SOURCE DATA:

........

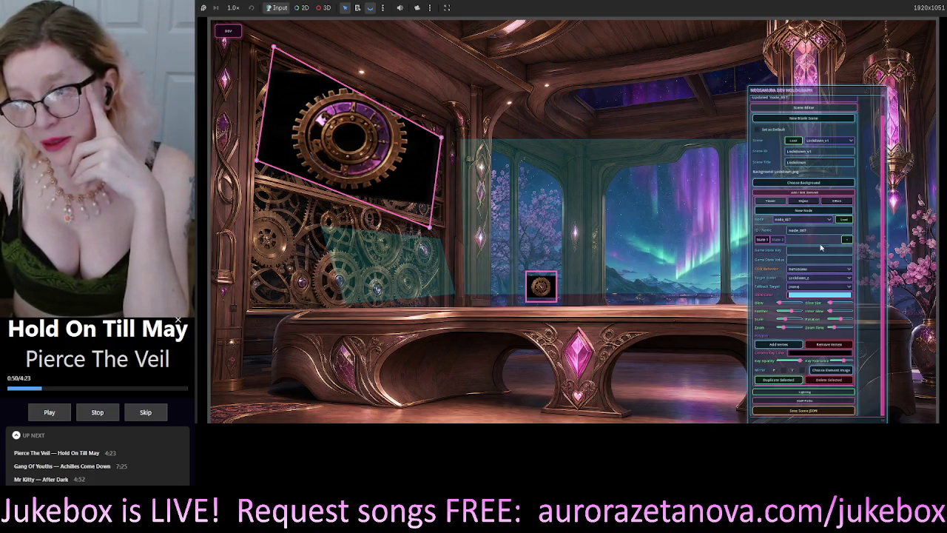
pyautogui.moveTo(804, 246)
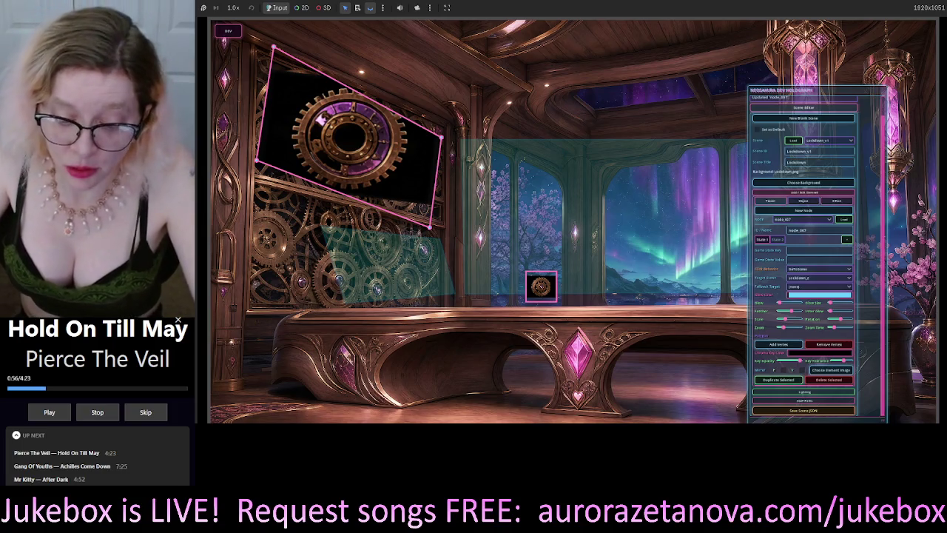
pyautogui.press('alt+Tab')
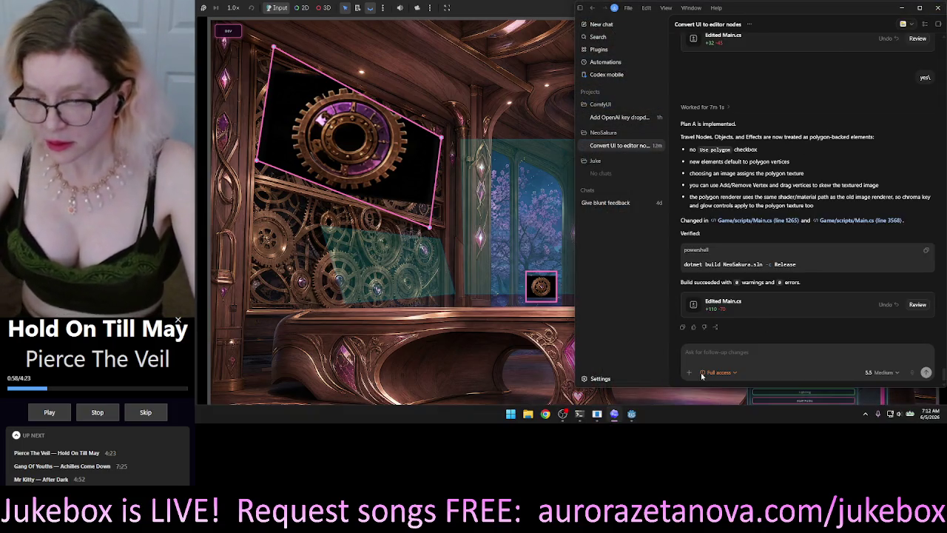
# Reselect node_007 and set its rotation back to zero so the gear sits level
pyautogui.click(326, 122)
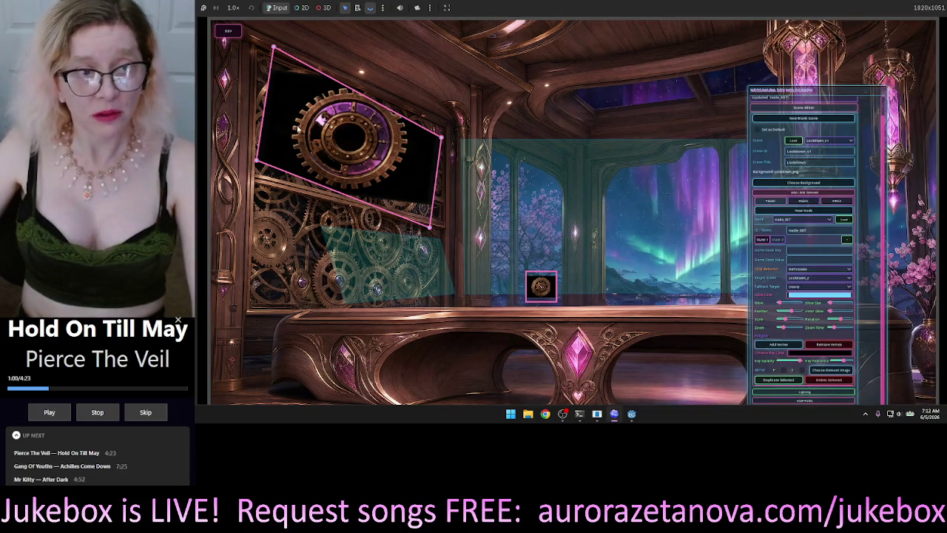
pyautogui.click(326, 139)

........

Pictures excluded, output exactly the line that contains "pyautogui.click(326, 122)" and every line after it to the end of the data above.

REPLY:
pyautogui.click(326, 122)
pyautogui.click(326, 139)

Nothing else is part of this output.